PASSAGE FOR REVIEW
==============================

American judge and politician (1823–1906)

Thomas Turner Fauntleroy Jr. (December 20, 1823 – October 2, 1906) was a Virginia attorney, politician, slave owner, and judge of the Virginia Supreme Court of Appeals.

==Early and family life==
Fauntleroy was born in Winchester, Virginia. He was the second son of a career U.S. Army officer, ultimately Colonel Thomas Turner Fauntleroy and his wife, the former Ann Magdalene Magill. He had several brothers and sisters. His son would later trace the family's ancestry to Lt. Col. Charles Mynn Thruston and Lt. Charles Magill of Winchester, who both served in the American Revolutionary War (Magill on General Washington's staff). Thus, the family could trace its descent from the First Families of Virginia. Although Col. Fauntleroy was assigned various commands in the western U.S. territories, his family remained in Frederick county. Thomas Jr. received a private education suitable for his class, including at Benjamin Hallowell High School in Alexandria and the University of Virginia in Charlottesville, where he studied law and graduated in 1844.

Thomas Jr. married twice. In 1850 he married Ann Hite Williams, who died shortly after the birth of Philip Williams Fauntleroy (1852-1931). The widower remarried on December 30, 1858, to Bettie S. Hite, who gave birth to Cornelius Williams Fauntleroy (1859-1921); Thomas Turner Fauntleroy III (1862-1947), Ann Magill Fauntleroy Ball (1865-1956), Robert B. Fauntleroy (1868-1955) and Joseph W. Fauntleroy (1872-1959).

==Career==
In 1847, Fauntleroy began private practice in Winchester and in 1850 was elected Commonwealth's Attorney for Frederick County. In 1860, he owned four slaves (65 and 25 year old Black women and 2 and 5-year-old girls). Frederick county voters twice elected Fauntleroy as one of their delegates in the Virginia General Assembly, so he served (part-time) from 1857 to 1859 and again in 1877. In the prewar election, he and M. R. Kaufman ousted the two previous delegates, and the following term, George W. Ward received the most votes and was seated alongside Kaufman.

As the American Civil War began, the elder Fauntleroy gave up his U.S. Army commission and returned to Virginia, where he lived with this son. He had accepted a commission as general in the Virginia militia, but not a Confederate States Army commission, unlike two of his sons (this Fauntleroy's brothers). His eldest son C. M. Fauntleroy also resigned his U.S. Navy commission, but the ship he commanded, the CSS Rappahannock, was never permitted to leave European waters. His brother Dr. Archibald Magill Fauntleroy served as a Confederate surgeon.

Despite health problems following the Civil War, after agreeing not to again own enslaved people and receiving a presidential pardon on September 29, 1865, Fauntleroy resumed his legal practice and political career.

==============================

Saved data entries
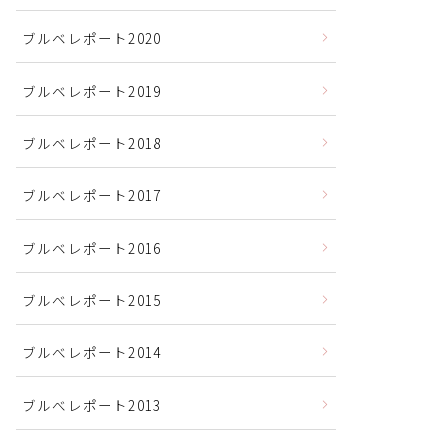
ブルベレポート2020
ブルベレポート2019
ブルベレポート2018
ブルベレポート2017
ブルベレポート2016
ブルべレポート2015
ブルべレポート2014
ブルべレポート2013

==============================

PROMPT
Do these statements agree with the biography of Thomas Turner Fauntleroy Jr.? Answer yes or no for each and quote the deciding words of the biography. (a) He graduated from the University of Virginia in 1844. (b) He was the eldest son of Colonel Thomas Turner Fauntleroy. (c) He received a presidential pardon in 1866.

ANSWER TO THIS PROBLEM
(a) Yes: "the University of Virginia in Charlottesville, where he studied law and graduated in 1844."
(b) No: "He was the second son of a career U.S. Army officer, ultimately Colonel Thomas Turner Fauntleroy"
(c) No: "receiving a presidential pardon on September 29, 1865"